E’ perciò stato disatteso l’obbligo motivazionale riguardante, in forza dell’art. 3 L. 241/1990, tutti gli atti amministrativi, e quindi anche quello qui in discussione, la cui portata avrebbe dovuto essere limitata a definire una adeguata “convenzione tipo” del Comune di Cesa per gli interventi di housing sociale, mentre invece il dibattito che ne ha preceduto l’adozione è apparso incentrato sulla necessità o opportunità di questi ultimi (i quali, invece, avrebbero dovuto essere valutati caso per caso): specificamente, attesa la negativa scelta fatta, l’organo comunale avrebbe dovuto allora, nel rispetto dei principi di legalità e trasparenza, ben chiarire le ragioni alla sua base (mentre nel caso in cui l’approvazione dello schema vi fosse stata, una specifica motivazione in tal senso non sarebbe occorsa, essendo la definizione di una “convenzione tipo” un passaggio necessario, comunque richiesto dalla normativa di riferimento)”.

E sull’assunto secondo cui non sarebbero necessari nel Comune interventi di housing sociale “appare non supportato da idonea giustificazione (posto che il riferimento alla mancanza di domande per l’assegnazione di alloggi di proprietà comunale afferisce a situazione del tutto diversa dall’housing sociale, ma riconducibile a problematiche di edilizia residenziale pubblica); e che il riferimento alla mancanza del Puc appare irrilevante per la vicenda in discussione, atteso che la normativa posta dalla legge regionale 19/2009 consente di operare in deroga agli strumenti urbanistici vigenti.

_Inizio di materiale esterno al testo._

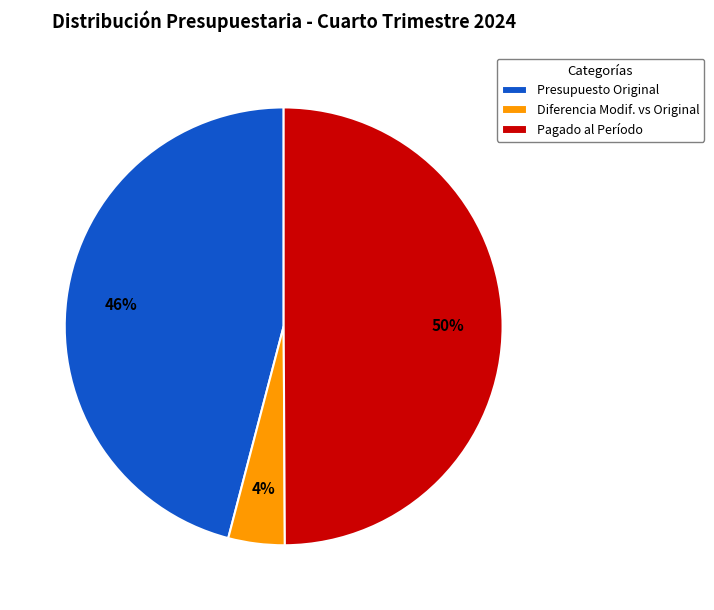

Is the sum of Diferencia Modif. vs Original and Pagado al Período greater than half?

Yes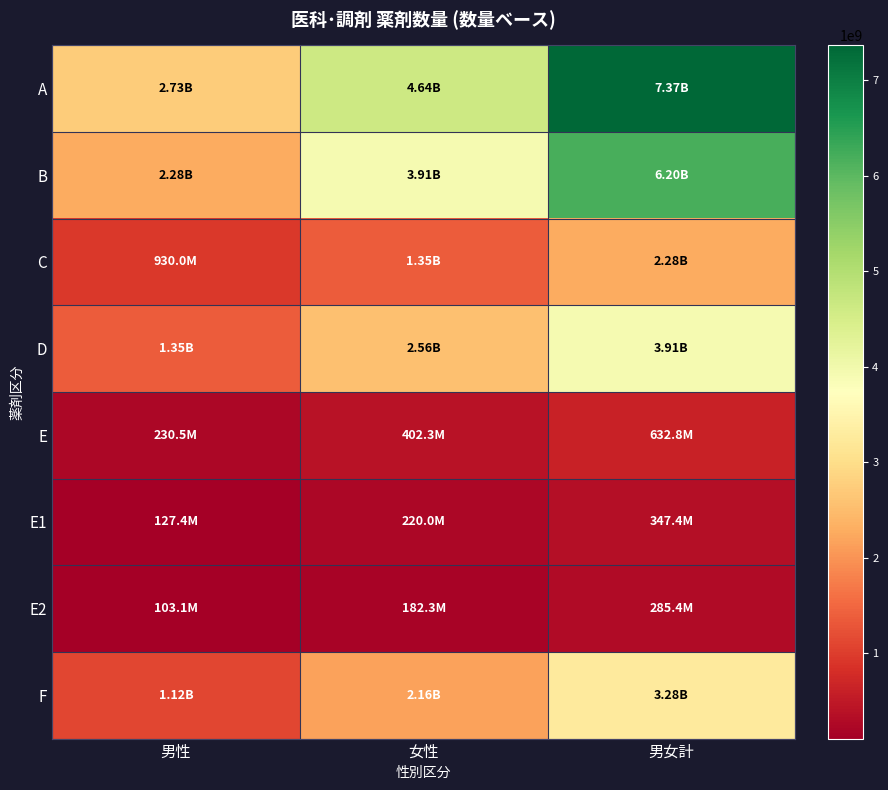

What is the difference between the highest and lowest values at 男女計?

7082247847.3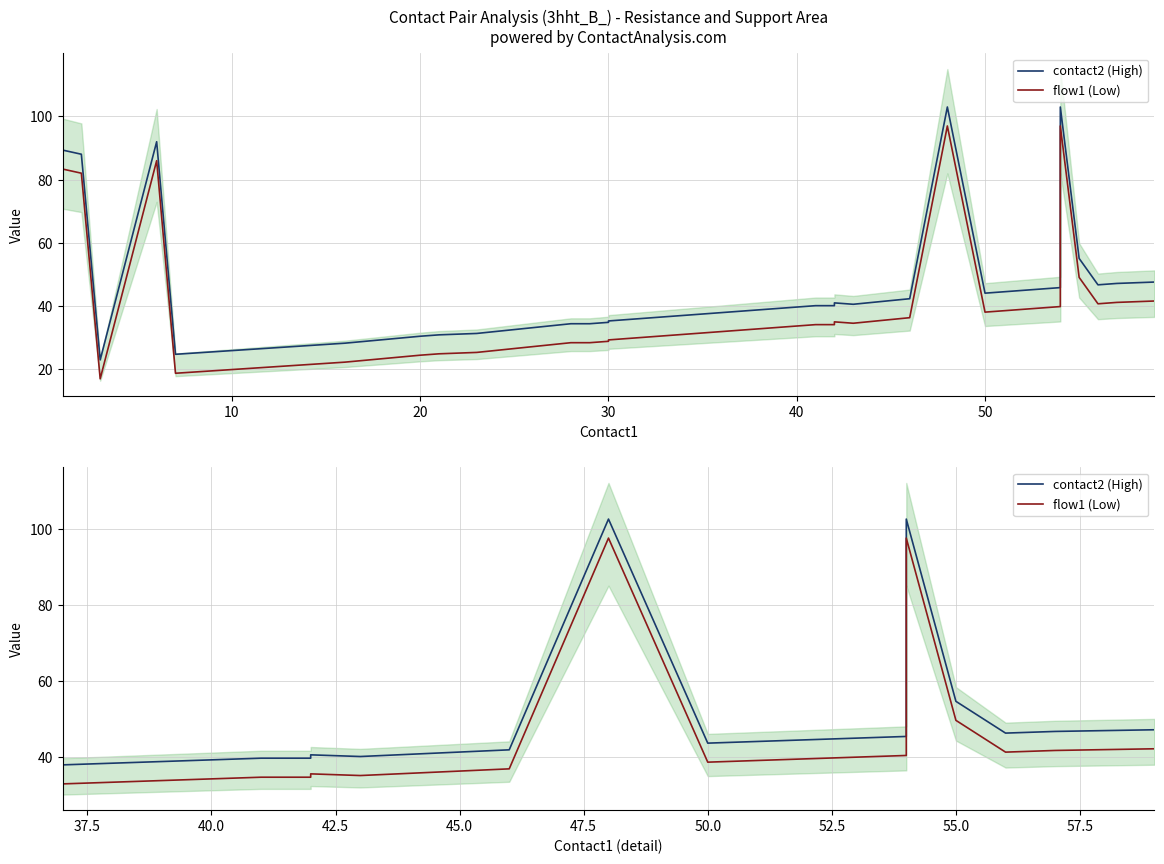

At how many categories does at least one series exceed 100?

2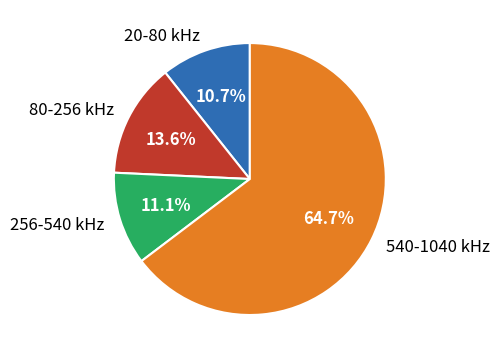

Is there any slice that represents more than half of the pie?

Yes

Peraltro, è evidente la rilevanza della vicenda sotto il profilo dell’interesse pubblico (trattandosi di determinazione incidente in definitiva in senso negativo su interventi costruttivi caratterizzati dal perseguimento di finalità sociali), e l’anomalia costituita dal fatto che la delibera consiliare non persegue (così come dovrebbe, vista la fase procedimentale in cui interviene) l’intento di definire una corretta e adeguata “convenzione tipo”, bensì, attraverso la scelta di non approvare tale schema, si è voluto (con modalità chiaramente sviata, viste le argomentazioni presenti nei documenti allegati al verbale della seduta) “bloccare” un intervento costruttivo il cui procedimento di assenso era già in corso, e la cui conformità alla vigente normativa urbanistico-edilizia dovrebbe essere correttamente oggetto di valutazione in sede di esame della relativa istanza di permesso di costruire”.

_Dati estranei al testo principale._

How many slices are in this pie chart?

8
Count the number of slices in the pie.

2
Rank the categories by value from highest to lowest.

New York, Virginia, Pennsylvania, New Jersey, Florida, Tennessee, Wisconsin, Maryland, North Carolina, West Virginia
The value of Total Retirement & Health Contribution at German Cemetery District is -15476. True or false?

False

Su queste basi quindi i giudizi hanno ‘ordinato’ di annullare la deliberazione del consiglio comunale di Cesa riguardante quindi il ‘no’ alla convenzione ma respingono il ricorso sulla revoca da parte del presidente della Provincia del Decreto presidenziale presso il Comune di Cesa del commissario ad acta. L’Ente guidato dal sindaco Guida dovrà inoltre pagare le spese di giudizio che ammontano a 2500 euro.